EXCERPT
⁂

Bill and Freda Vaughn left Lima for Florida, hoping the mild winter would allow Vaughn to be more active and regain his health.
But one night, Freda Vaughn, 67, didn’t wake up. The family only then learned of Vaughn’s undetectable heart condition, which claimed her life years earlier than expected.
New generation, same challenges
Fresh out of the University of Notre Dame, Alisha Moss followed her parents into a career with the Lima Engine Plant, where she was supervising men several decades her senior. She carried her father’s disdain for mediocrity with her.
But Moss quickly encountered what she described as a “club of exclusivity.” Decades of lawsuits and diversity training, she said, only served to make the exclusion more discreet.
“And all that did was piss white people off, because they didn’t want to hear the word diversity,” she said. “They equated diversity to affirmative action … They don’t want to be inclusive. They don’t want to be surrounded with people who don’t look like them. And they certainly don’t want to be led by someone that they believe is inferior.”

⁂

RAW DATA
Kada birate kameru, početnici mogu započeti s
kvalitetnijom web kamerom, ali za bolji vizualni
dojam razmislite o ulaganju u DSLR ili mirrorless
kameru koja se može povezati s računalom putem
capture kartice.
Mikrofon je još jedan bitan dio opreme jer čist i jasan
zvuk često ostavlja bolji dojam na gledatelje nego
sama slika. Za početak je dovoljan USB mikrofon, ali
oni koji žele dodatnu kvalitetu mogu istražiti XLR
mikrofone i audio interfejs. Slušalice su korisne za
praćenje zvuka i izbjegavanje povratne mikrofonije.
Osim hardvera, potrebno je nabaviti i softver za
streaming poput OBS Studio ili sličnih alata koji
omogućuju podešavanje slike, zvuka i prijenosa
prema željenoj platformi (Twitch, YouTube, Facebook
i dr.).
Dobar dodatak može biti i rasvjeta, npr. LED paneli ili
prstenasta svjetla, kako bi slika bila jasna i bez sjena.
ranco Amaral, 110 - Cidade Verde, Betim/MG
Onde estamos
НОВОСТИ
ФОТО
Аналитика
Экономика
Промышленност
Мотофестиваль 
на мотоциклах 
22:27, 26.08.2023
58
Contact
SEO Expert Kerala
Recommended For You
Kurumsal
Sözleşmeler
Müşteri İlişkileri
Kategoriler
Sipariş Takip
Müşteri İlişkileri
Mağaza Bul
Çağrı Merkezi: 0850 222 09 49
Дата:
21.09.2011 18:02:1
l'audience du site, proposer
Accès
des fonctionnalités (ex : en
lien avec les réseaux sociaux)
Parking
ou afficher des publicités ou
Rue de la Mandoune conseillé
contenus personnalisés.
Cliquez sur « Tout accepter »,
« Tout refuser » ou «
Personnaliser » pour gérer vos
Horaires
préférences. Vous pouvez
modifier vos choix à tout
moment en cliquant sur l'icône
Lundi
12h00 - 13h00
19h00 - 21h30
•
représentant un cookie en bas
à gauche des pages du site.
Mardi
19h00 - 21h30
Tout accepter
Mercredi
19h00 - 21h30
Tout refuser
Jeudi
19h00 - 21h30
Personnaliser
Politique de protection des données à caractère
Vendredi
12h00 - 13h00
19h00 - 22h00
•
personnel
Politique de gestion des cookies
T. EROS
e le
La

⁂

PROBLEM REQUIREMENTS
Can you carry on the article about the Vaughn family and the Lima Engine Plant, starting right after its last sentence? The data has no role in this.

TASK RESPONSE
In June, a small crowd gathered outside the Lima Engine Plant to protest what they described as systemic racism at the plant.
Protesters decried the lack of Black managers, supervisors and human resources personnel. They described a series of alleged racist incidents and a culture in which alleged misconduct is ignored or tolerated.
Days before the protest, Ford Motor Company CEO Jim Hackett and Executive Chairman Bill Ford sent a letter to employees lamenting systemic racism and the death of George Floyd. The executives promised company-wide dialogues “to understand how people are feeling and discuss how we can get better together.”
The company is now planning a global audit of its hourly and salaried workers to measure attitudes on diversity and racism.
Similar efforts are underway at the Lima Engine Plant, a spokesperson for Ford told The Lima News via email, including regular meetings between plant leaders and groups of employees, as well as plant walk-throughs designed to identify concerns and training for employees to be more involved when they notice issues.
Whether those efforts result in meaningful change remains to be seen.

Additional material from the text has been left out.